**Questions d'étude**
1. Dans le texte sur Aït-Ben-Haddou, depuis quelle construction la légendaire reine juive berbère dirigeait-elle son royaume ?
2. Transcrivez le passage du texte sur Aït-Ben-Haddou qui va de « Les débuts de » jusqu'à « sceau de l'islam. » inclus.

**Texte source**
▼
Les débuts de l'histoire d’Aït-Ben-Haddou enchevêtrent mythes et réalités subtilement épicés d'ingrédientspropres à l’Afrique du Nord : l’évolution décousue du statut de la femme et la difficile rencontre culturelle
de la période antéislamique et celle frappée du sceau de l'islam.
Aux temps antéislamiques les populations païennes, juives et chrétiennes, établies sur les contreforts de l’Atlas et dans les vallées présahariennes, vivaient d’agriculture et d’élevage, des revenus de la métallurgie et du commerce.
Elles ne manquaient pas une seule occasion de se faire la guerre et, le cas échéant, elles en créaient. A en croire la tradition orale, de cette période trouble surgit une reine, belle et fière... Troublante.
Le royaume de cette légendaire reine juive berbère, s’étendait jusqu’au Souss. C'est de la première construction de la colline d’Aït-Ben-Haddou, l'ighrem N'Iqqdarn, qu'elle le dirigeait avec un sens aiguisé de la justice.
A l’arrivée des Almoravides, elle combattit farouchement les envahisseurs musulmans avant de s'enfuir vers le Nord, après avoir brûlé les récoltes, pour y trouver la mort. Cette légende ne peut que nous rappeler celle de la très chrétienne Dihya la Kahéna. Dihya la Kahéna régnait sur les Aurès, en Algérie.
Elle s'opposa courageusement à la progression de l'islam au Maghreb avant de trouver une mort glorieuse.
▲
**Données disponibles**
▼
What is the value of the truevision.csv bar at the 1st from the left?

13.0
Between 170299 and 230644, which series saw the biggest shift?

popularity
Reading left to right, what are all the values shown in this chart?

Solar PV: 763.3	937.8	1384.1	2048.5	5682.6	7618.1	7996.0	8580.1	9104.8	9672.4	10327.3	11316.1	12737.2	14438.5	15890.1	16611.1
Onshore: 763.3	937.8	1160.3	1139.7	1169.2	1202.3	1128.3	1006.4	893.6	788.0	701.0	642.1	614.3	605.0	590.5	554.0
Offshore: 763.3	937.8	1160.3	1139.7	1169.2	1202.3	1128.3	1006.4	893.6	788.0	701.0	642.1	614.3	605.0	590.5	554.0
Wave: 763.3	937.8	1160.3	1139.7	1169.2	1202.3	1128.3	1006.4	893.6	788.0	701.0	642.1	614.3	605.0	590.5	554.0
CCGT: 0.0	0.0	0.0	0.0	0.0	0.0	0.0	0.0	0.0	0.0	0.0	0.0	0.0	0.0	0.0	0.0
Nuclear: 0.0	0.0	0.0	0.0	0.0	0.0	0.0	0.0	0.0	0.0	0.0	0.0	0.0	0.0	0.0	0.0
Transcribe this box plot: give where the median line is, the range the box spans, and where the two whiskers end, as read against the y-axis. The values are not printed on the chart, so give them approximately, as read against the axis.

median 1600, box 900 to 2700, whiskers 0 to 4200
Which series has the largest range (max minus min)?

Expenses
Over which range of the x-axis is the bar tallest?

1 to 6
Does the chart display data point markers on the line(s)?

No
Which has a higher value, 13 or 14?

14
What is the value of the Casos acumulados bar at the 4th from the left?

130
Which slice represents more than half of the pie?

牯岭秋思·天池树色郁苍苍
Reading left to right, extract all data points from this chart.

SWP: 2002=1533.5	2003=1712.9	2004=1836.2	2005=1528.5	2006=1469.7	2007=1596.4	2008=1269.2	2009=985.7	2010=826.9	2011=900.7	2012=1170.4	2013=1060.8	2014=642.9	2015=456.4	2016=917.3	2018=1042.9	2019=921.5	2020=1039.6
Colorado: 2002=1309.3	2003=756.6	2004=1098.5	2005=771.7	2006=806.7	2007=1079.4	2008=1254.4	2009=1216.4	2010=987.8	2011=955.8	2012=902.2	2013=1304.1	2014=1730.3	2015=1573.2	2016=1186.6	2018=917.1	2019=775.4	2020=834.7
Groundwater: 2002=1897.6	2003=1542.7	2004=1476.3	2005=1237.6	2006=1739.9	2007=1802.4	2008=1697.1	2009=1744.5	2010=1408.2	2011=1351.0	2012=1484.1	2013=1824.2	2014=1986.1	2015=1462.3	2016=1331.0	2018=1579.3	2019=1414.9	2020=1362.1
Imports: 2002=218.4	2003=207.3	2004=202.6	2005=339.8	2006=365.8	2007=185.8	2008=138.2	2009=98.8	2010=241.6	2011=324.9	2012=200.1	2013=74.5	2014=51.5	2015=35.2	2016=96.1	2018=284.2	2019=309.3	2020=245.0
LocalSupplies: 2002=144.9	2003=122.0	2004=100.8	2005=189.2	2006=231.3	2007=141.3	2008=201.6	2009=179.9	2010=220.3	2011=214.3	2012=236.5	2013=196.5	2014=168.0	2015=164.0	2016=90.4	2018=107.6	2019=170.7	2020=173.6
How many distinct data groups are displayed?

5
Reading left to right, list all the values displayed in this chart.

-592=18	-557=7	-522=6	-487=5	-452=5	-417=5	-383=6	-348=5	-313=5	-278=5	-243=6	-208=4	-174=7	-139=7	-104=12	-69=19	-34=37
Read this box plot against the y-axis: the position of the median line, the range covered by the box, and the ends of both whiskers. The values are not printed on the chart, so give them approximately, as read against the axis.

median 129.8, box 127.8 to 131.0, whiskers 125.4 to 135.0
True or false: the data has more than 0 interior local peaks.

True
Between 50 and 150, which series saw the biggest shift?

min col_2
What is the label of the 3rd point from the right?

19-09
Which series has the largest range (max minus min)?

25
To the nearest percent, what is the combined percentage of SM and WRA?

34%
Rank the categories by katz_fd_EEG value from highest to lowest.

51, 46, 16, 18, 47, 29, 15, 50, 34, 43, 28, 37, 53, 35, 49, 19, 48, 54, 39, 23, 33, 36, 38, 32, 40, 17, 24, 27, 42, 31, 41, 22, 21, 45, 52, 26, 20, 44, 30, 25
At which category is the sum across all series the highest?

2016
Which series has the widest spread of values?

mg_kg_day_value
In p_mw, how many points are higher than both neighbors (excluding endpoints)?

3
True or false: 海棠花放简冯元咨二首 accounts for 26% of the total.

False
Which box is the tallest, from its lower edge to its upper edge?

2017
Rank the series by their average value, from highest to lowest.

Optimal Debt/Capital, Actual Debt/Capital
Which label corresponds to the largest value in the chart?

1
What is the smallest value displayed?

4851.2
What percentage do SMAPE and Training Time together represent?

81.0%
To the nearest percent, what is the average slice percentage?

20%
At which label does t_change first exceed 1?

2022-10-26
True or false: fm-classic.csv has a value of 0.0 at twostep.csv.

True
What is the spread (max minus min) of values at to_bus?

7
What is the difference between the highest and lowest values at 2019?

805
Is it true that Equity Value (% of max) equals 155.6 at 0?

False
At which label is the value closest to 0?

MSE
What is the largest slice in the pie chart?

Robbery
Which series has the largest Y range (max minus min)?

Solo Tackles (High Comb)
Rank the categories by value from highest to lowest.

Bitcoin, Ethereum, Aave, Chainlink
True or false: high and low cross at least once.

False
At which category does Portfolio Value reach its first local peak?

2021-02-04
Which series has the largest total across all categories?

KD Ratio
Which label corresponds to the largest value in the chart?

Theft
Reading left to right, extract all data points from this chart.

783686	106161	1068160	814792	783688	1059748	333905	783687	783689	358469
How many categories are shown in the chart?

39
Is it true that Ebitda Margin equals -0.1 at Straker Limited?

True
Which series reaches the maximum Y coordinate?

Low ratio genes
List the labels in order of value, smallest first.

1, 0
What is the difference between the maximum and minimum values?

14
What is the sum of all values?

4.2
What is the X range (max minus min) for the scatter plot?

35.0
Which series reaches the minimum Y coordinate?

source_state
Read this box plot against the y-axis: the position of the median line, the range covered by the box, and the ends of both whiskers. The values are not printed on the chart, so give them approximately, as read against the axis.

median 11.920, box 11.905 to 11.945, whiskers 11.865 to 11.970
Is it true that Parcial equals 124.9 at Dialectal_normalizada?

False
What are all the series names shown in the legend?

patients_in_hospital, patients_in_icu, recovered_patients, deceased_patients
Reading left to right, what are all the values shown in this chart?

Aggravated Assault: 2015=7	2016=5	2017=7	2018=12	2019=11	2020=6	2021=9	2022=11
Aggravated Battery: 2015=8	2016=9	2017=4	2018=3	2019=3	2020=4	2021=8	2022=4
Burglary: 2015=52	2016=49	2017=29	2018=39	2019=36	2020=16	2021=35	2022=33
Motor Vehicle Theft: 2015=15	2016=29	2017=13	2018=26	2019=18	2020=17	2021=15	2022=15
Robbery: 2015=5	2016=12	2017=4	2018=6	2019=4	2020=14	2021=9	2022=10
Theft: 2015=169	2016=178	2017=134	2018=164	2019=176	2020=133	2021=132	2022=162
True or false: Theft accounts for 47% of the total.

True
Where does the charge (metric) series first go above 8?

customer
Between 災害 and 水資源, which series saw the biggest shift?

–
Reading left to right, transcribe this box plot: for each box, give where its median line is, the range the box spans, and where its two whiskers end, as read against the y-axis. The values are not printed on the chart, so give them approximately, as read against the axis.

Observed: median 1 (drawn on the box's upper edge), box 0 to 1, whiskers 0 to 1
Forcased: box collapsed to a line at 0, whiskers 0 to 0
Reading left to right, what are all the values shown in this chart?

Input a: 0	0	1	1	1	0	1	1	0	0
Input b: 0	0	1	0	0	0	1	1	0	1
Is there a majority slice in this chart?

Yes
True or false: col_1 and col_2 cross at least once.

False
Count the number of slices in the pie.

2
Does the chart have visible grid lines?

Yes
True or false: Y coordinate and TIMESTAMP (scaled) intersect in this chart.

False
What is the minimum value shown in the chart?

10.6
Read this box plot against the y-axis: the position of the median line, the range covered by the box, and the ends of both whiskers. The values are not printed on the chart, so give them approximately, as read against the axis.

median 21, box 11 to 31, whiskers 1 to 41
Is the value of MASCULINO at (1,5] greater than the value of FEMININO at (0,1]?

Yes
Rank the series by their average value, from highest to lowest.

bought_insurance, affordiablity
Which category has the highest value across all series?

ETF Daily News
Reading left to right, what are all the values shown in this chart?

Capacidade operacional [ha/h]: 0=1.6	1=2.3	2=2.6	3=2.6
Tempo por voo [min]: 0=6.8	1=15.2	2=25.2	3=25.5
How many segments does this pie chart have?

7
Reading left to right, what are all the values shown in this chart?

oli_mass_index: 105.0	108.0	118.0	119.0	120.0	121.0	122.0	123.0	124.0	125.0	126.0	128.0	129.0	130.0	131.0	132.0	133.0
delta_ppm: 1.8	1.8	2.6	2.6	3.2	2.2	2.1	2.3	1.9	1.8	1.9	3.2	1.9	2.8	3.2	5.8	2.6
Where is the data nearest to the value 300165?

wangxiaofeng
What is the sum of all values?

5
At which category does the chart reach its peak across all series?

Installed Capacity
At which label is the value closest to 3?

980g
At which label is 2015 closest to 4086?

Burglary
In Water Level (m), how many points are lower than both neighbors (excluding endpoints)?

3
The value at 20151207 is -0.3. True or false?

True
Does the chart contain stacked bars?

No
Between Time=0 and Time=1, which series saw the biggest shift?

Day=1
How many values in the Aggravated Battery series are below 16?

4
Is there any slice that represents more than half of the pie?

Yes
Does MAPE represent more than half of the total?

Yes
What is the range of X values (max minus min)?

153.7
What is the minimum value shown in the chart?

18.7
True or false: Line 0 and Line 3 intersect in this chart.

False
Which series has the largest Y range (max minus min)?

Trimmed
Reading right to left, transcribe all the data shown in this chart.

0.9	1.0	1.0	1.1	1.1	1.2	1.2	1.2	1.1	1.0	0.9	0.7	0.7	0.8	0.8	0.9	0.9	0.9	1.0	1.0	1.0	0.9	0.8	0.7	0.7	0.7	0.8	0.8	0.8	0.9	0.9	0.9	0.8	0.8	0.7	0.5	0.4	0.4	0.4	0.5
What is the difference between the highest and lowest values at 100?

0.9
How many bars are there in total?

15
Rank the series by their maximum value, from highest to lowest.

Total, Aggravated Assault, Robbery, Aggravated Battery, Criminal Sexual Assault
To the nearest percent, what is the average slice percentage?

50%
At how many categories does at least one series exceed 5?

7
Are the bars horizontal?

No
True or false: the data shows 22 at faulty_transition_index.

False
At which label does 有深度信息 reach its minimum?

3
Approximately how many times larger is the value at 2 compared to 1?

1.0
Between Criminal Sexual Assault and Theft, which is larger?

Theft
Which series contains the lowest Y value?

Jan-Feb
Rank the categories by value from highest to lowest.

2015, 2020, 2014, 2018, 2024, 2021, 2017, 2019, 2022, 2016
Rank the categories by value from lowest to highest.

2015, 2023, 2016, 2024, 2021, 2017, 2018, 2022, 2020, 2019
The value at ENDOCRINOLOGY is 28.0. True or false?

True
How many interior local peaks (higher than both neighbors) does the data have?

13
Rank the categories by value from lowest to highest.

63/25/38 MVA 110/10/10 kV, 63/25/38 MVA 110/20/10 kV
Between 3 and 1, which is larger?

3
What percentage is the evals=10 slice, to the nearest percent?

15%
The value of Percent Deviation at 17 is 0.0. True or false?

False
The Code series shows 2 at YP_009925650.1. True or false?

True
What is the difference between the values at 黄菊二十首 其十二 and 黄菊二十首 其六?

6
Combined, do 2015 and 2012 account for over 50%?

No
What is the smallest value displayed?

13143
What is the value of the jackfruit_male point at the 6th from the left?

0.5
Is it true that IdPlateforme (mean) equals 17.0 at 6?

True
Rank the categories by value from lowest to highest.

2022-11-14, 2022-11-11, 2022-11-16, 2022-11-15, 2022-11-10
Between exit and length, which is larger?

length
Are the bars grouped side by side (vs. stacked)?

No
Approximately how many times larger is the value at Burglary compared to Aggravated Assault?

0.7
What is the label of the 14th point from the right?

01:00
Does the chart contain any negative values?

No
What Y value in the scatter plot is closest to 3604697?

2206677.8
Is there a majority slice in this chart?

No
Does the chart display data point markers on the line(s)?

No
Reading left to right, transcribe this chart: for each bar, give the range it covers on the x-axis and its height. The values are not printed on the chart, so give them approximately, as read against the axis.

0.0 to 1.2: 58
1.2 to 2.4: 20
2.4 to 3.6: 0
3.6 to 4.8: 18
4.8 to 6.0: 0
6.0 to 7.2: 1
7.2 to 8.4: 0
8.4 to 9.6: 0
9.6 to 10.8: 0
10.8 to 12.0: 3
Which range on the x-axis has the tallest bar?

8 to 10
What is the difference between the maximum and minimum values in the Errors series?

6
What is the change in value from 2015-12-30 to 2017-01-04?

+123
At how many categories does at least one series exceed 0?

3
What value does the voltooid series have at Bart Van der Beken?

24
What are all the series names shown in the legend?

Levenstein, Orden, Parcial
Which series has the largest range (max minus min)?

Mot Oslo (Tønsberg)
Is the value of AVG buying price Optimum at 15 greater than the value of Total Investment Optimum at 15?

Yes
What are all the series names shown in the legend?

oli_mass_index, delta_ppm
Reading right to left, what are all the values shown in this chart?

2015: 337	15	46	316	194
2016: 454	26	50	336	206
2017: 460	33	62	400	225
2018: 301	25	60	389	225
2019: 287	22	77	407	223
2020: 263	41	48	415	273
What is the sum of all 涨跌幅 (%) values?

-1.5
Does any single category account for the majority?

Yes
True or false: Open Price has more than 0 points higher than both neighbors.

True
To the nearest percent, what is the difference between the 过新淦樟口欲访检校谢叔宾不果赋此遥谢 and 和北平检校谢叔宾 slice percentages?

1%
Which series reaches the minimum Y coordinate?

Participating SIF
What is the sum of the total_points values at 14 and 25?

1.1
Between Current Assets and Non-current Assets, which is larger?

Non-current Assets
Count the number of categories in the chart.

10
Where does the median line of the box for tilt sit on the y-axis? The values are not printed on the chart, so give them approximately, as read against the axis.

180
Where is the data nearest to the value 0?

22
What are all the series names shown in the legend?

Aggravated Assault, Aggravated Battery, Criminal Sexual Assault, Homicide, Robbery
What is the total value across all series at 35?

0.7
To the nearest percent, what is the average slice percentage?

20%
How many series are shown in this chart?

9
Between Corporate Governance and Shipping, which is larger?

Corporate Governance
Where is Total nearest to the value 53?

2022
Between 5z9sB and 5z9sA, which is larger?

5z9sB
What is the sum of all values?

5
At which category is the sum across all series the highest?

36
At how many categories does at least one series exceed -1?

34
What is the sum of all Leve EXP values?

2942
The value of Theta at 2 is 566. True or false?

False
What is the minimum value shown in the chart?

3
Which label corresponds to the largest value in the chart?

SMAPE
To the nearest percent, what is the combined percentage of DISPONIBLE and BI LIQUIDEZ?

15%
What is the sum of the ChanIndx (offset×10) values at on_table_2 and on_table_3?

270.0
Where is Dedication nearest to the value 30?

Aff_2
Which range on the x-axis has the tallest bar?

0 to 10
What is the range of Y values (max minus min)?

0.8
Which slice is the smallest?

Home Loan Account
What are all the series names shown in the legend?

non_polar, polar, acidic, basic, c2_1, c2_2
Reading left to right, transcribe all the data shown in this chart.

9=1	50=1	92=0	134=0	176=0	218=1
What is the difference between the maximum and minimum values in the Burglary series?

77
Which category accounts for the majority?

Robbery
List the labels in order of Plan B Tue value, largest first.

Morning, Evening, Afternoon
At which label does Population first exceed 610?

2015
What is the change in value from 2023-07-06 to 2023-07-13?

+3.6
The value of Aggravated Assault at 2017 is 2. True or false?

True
▲
**Réponses par consigne**
1. Depuis l'ighrem N'Iqqdarn, la première construction de la colline d'Aït-Ben-Haddou.

2.
Les débuts de l'histoire d’Aït-Ben-Haddou enchevêtrent mythes et réalités subtilement épicés d'ingrédientspropres à l’Afrique du Nord : l’évolution décousue du statut de la femme et la difficile rencontre culturelle
de la période antéislamique et celle frappée du sceau de l'islam.